The full list of all categories is available at Tor.com

New Sladek Collection

 David Langford told readers New Maps: More Uncollected John Sladek is on course for launch at the UK Eastercon in April.


Chris Priest, in his awesome capacity as agent for the Sladek estate, is very pleased with the early proof copy he’s seen; I hope to have a big pile of trade paperbacks in good time for Easter. Paperbacks and ebooks will also be available for order online, from Lulu.com and Ansible Editions respectively.

— from File 770.com


Kurt Vonnegut

Although Vonnegut often resisted his inclusion in the science-fiction club, he did consider himself part of the last generation of great American novelists (generally labeled “postmodernists”), bound together by this tendency to write about unreal and incomprehensible ideas in unusual styles. He knew there would be more novelists, of course, and some of them great, but he feared that never again would so many untested young authors hone their craft together, as a community. Part of this was rooted in economic changes to the publishing industry, but there was another threat to the novelist’s place in society: censorship. In a 1979 letter to Soviet writer Felix Kuznetzov, Vonnegut laments that writers everywhere “are routinely attacked by fellow citizens as being pornographers or corrupters of children and celebrators of violence and persons of no talent and so on. In my own case, such charges are brought against my works several times a year.”

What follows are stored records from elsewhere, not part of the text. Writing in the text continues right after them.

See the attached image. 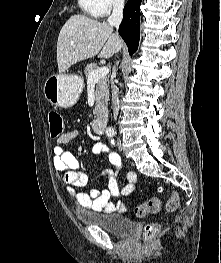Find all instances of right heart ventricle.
I'll return each instance as SVG.
<instances>
[{
    "label": "right heart ventricle",
    "mask_w": 221,
    "mask_h": 263,
    "mask_svg": "<svg viewBox=\"0 0 221 263\" xmlns=\"http://www.w3.org/2000/svg\"><path fill=\"white\" fill-rule=\"evenodd\" d=\"M79 6L82 11L92 17H100L96 0H78Z\"/></svg>",
    "instance_id": "right-heart-ventricle-1"
}]
</instances>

Since its publication in March of 1969, Slaughterhouse-Five has been banned in several communities across the U.S., and challenged over 350 times for its sexual content, violence, obscenity, and “anti-religious” language. Perhaps most famously, 32 copies of the novel were burned in a Drake, ND school district in 1973. Later that year, Vonnegut wrote to Drake Public School Board President Charles McCarthy to express his anger and dismay at the school board’s actions, and to challenge the labeling of his work as “offensive.”
— Sarah Tolf, on tor.com “Kurt Vonnegut and the Science Fiction Writers’ Lodge”

And to DUST you shall return…

DUST is the first multi-platform destination for binge watchable sci-fi. We feature science fiction short films and other content from emerging filmmakers with stunning visual effects, captivating plots and complex character explorations. Robots, aliens, space exploration, technology, and human experience are all a part of DUST. New uploads every week with DUST exclusive premieres and original series.

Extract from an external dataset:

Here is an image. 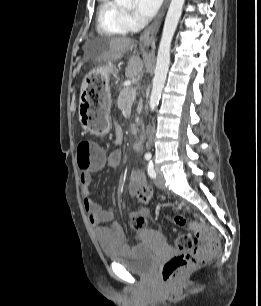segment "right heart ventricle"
Wrapping results in <instances>:
<instances>
[{"instance_id":"1","label":"right heart ventricle","mask_w":261,"mask_h":306,"mask_svg":"<svg viewBox=\"0 0 261 306\" xmlns=\"http://www.w3.org/2000/svg\"><path fill=\"white\" fill-rule=\"evenodd\" d=\"M97 30L100 34L109 36H122L129 31L124 20V11L114 0H99Z\"/></svg>"}]
</instances>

— from the description at https://www.watchdust.com/

High Life

High Life is a 2018 English-language science fiction film written and directed by French director Claire Denis with Robert Pattinson and Juliette Binoche in the leads. It is Denis’ first film in English, and was co-written by her long-time collaborator Jean-Pol Fargeau and Geoff Cox.

The film focuses on a group of criminals who are tricked into believing they will be freed if they participate in a mission to travel on a spaceship towards a black hole to find an alternate energy source while being sexually experimented on by the scientists on board.

High Life will screen several times during the Alliance Française French Film Festival (Mar 30, Apr 2, Apr 7, Apr 17th at the Palace Nova Eastend; 25 mar, 14 Apr at the Palace Nova Prospect).